"""

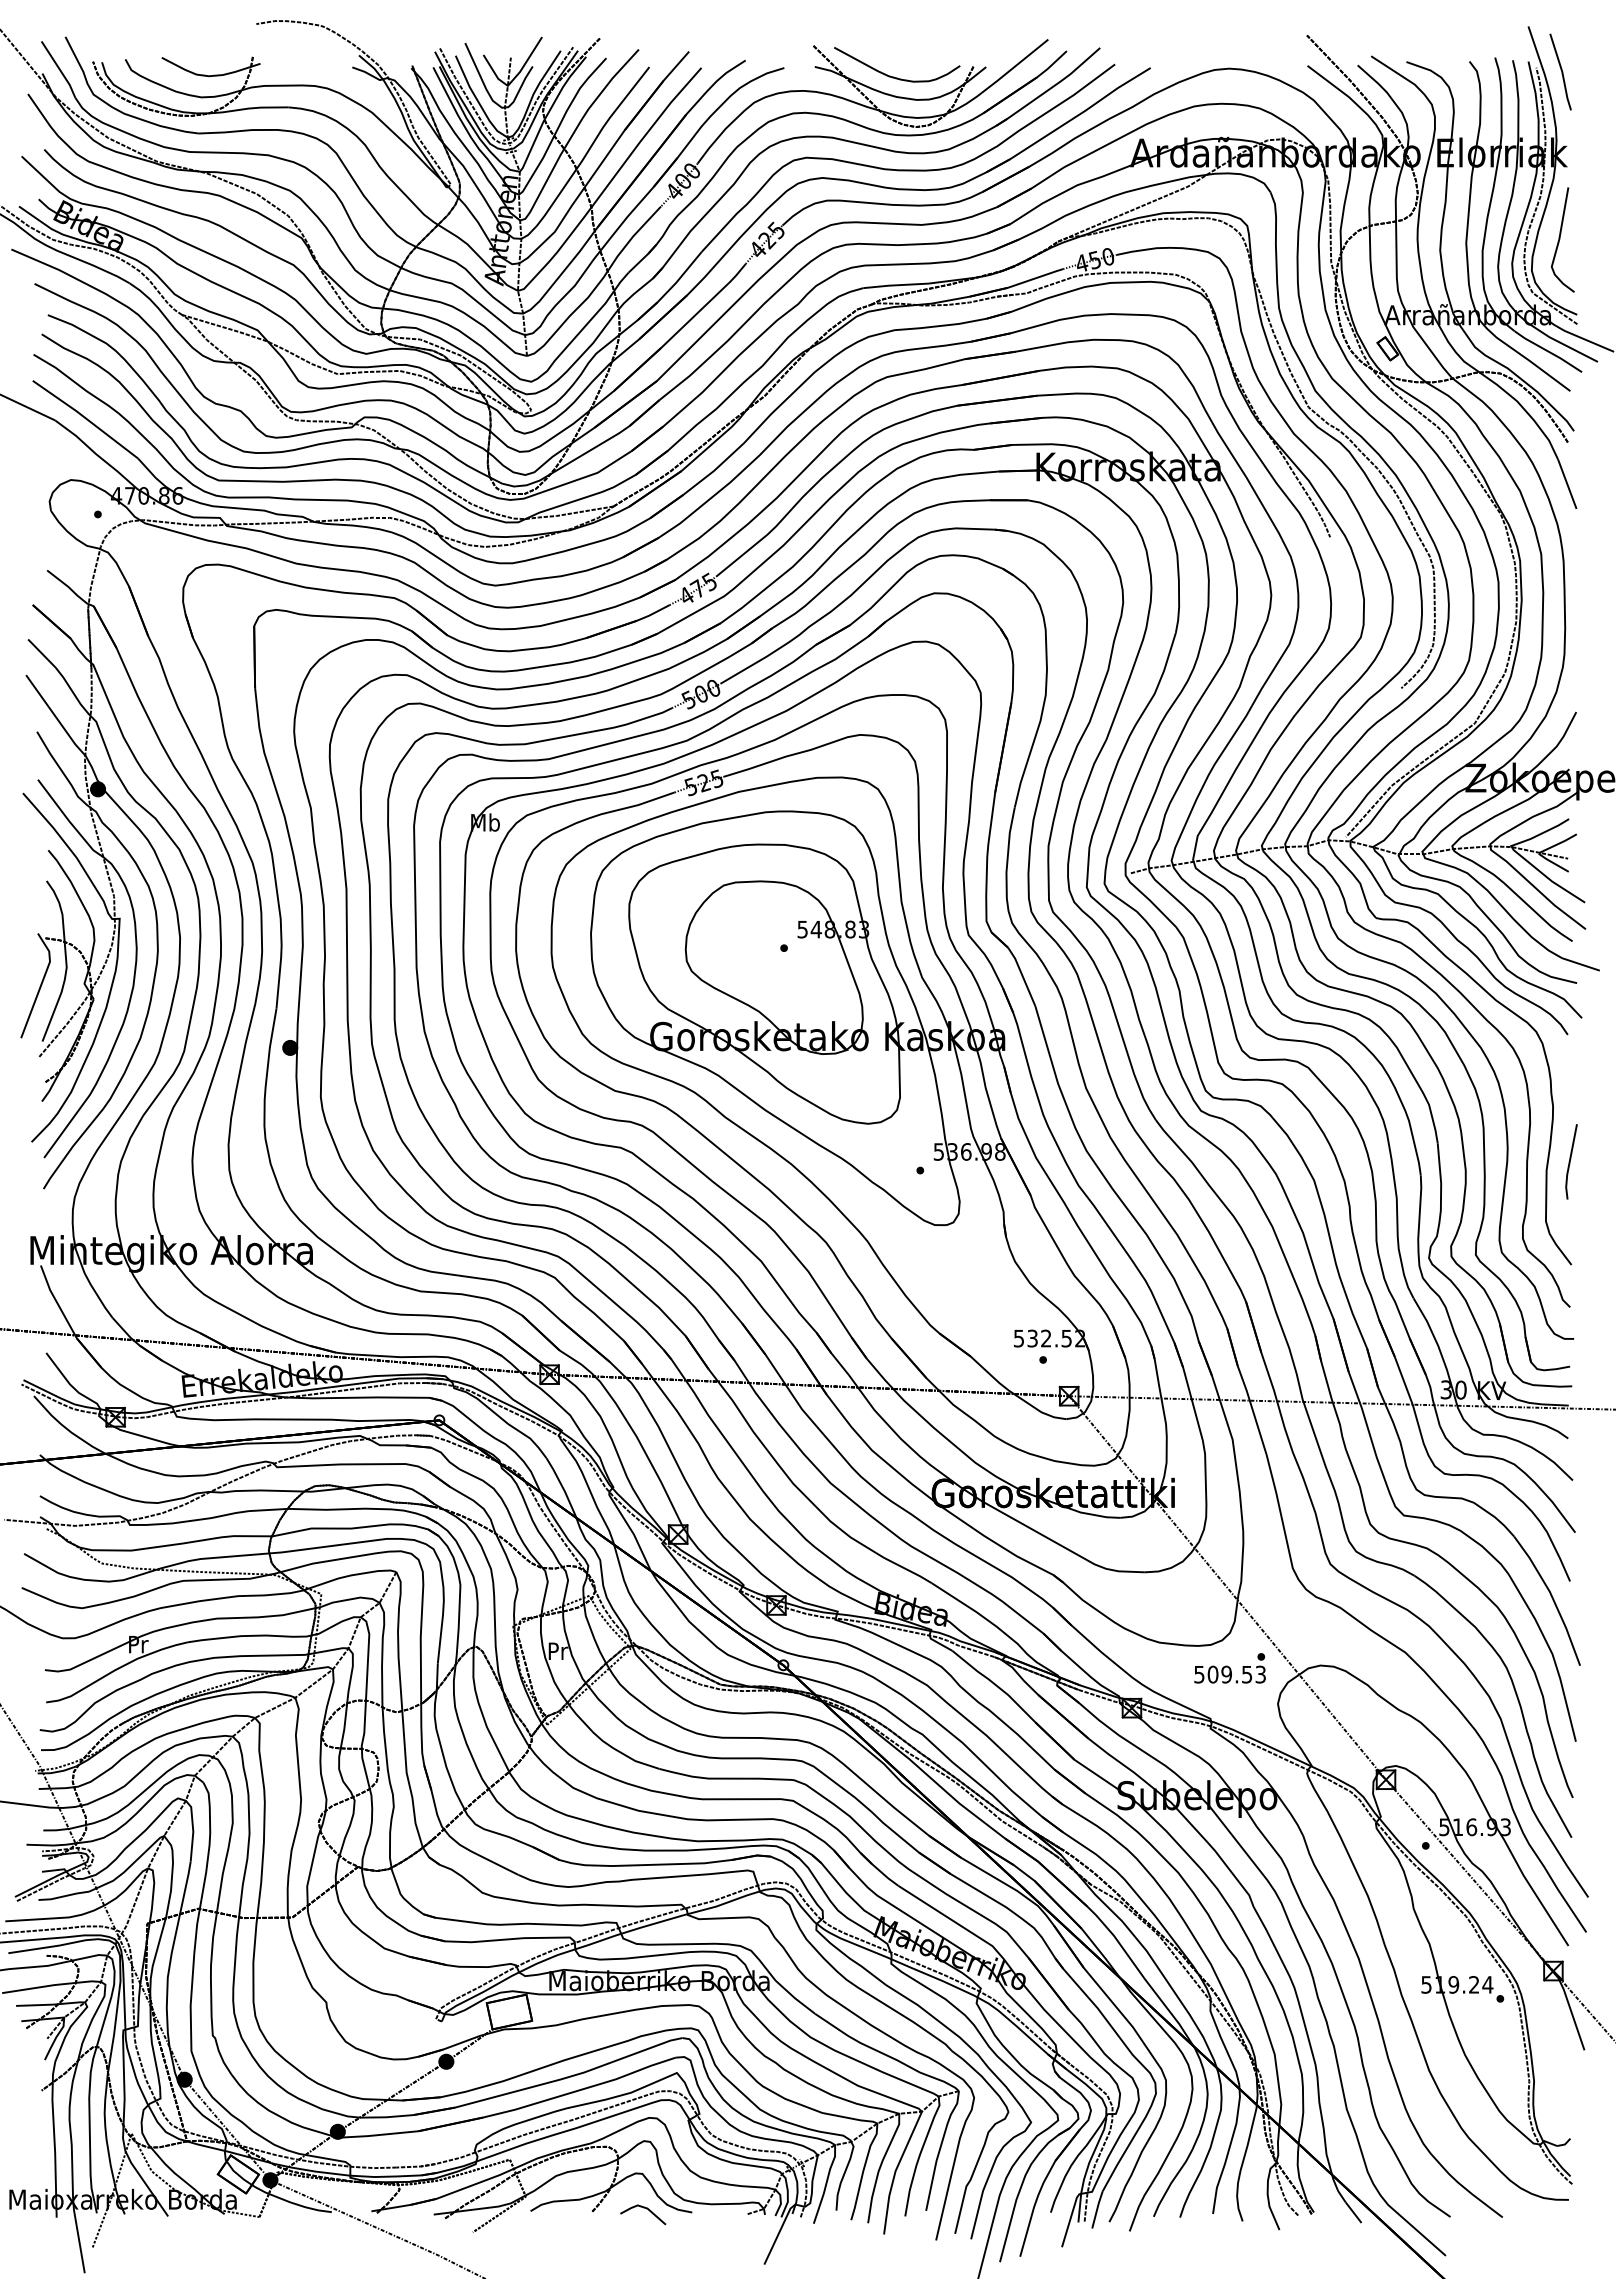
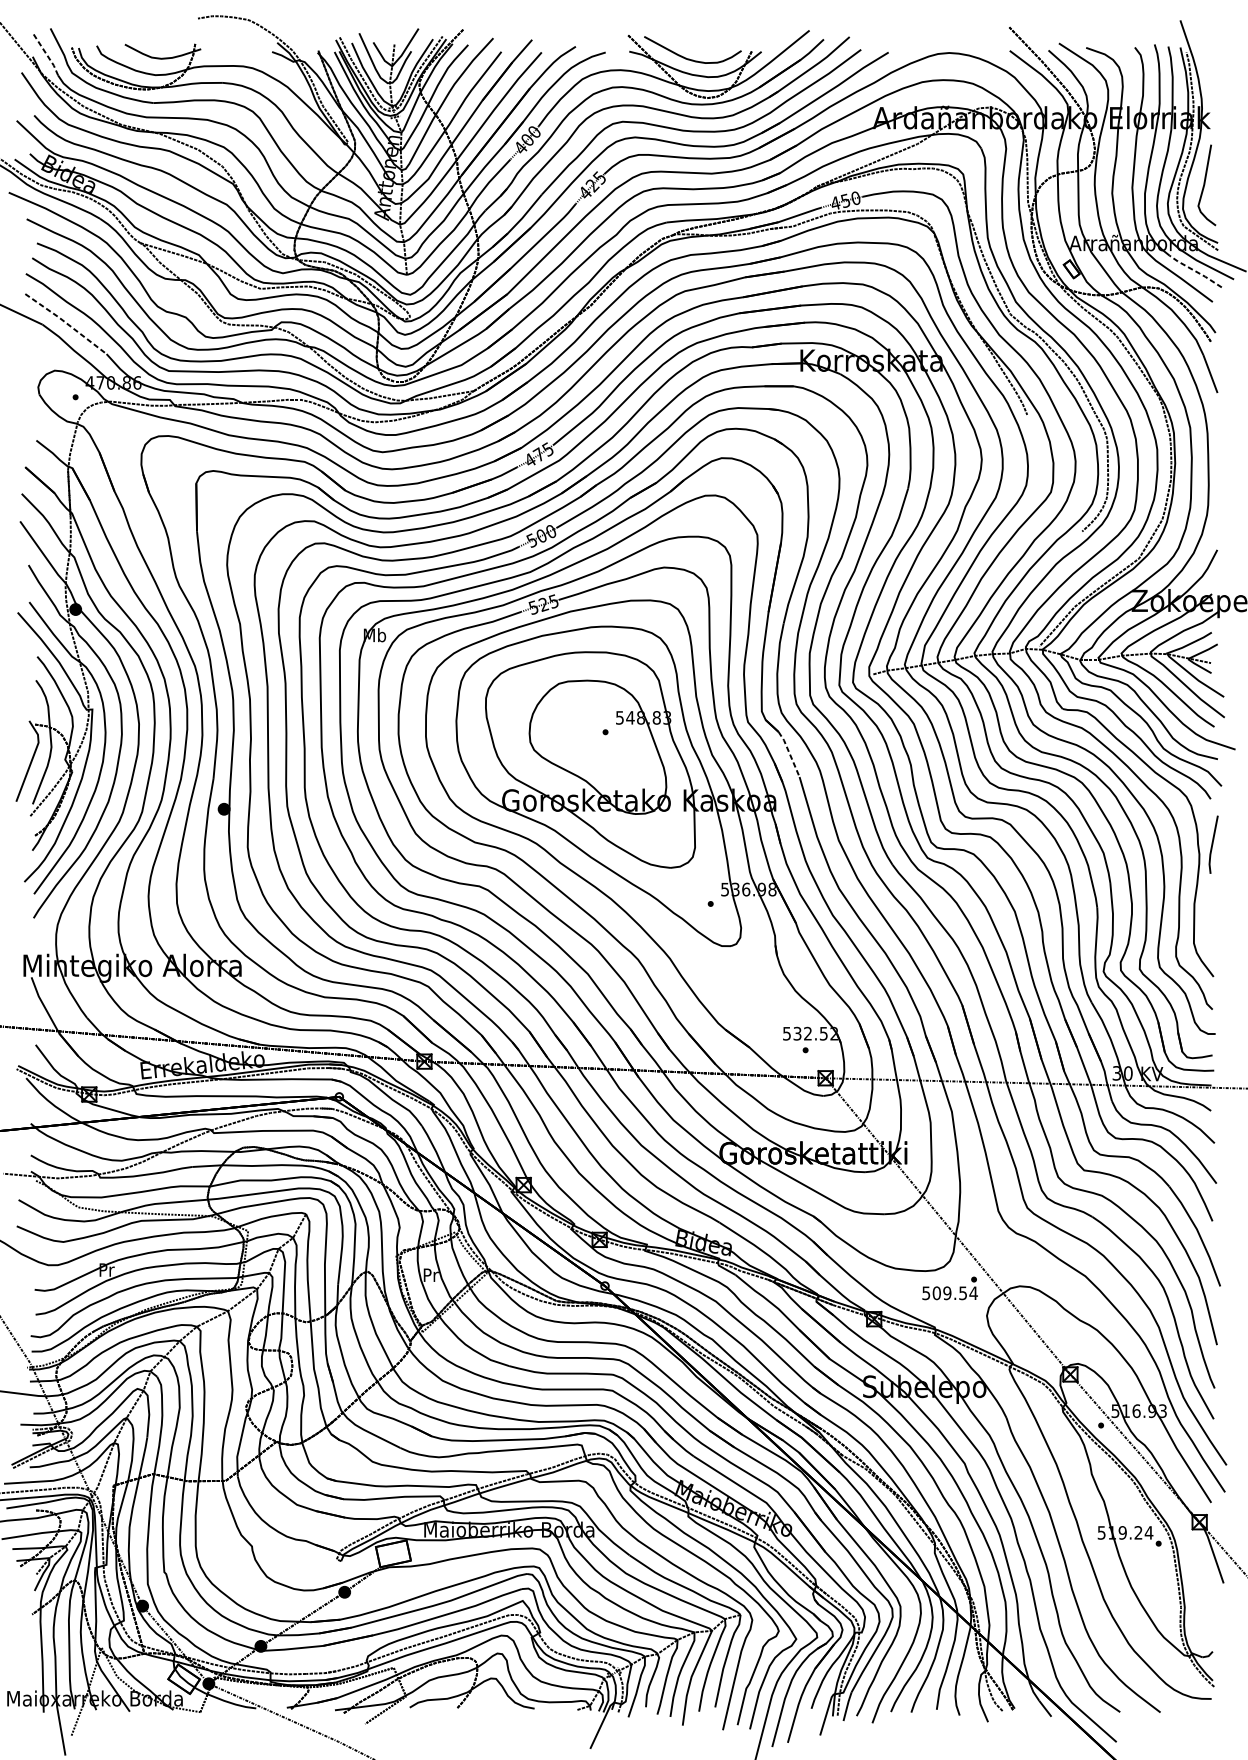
line: (59, 69) -> (45, 53), solid -> dashed
line: (1560, 70) -> (1205, 54), removed
line: (1548, 351) -> (1195, 271), solid -> dashed
line: (85, 418) -> (66, 323), solid -> dashed
line: (1022, 976) -> (789, 754), solid -> dashed
line: (1570, 1161) -> (1212, 844), moved
text: (1260, 1674) -> (973, 1293), 509.53 -> 509.54
line: (646, 2209) -> (499, 1706), removed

"""

Written task: What is needed is a word-for-word restatement of every line from the one with "text: (1260, 1674)" to the end of the entries above.

Task output:
text: (1260, 1674) -> (973, 1293), 509.53 -> 509.54
line: (646, 2209) -> (499, 1706), removed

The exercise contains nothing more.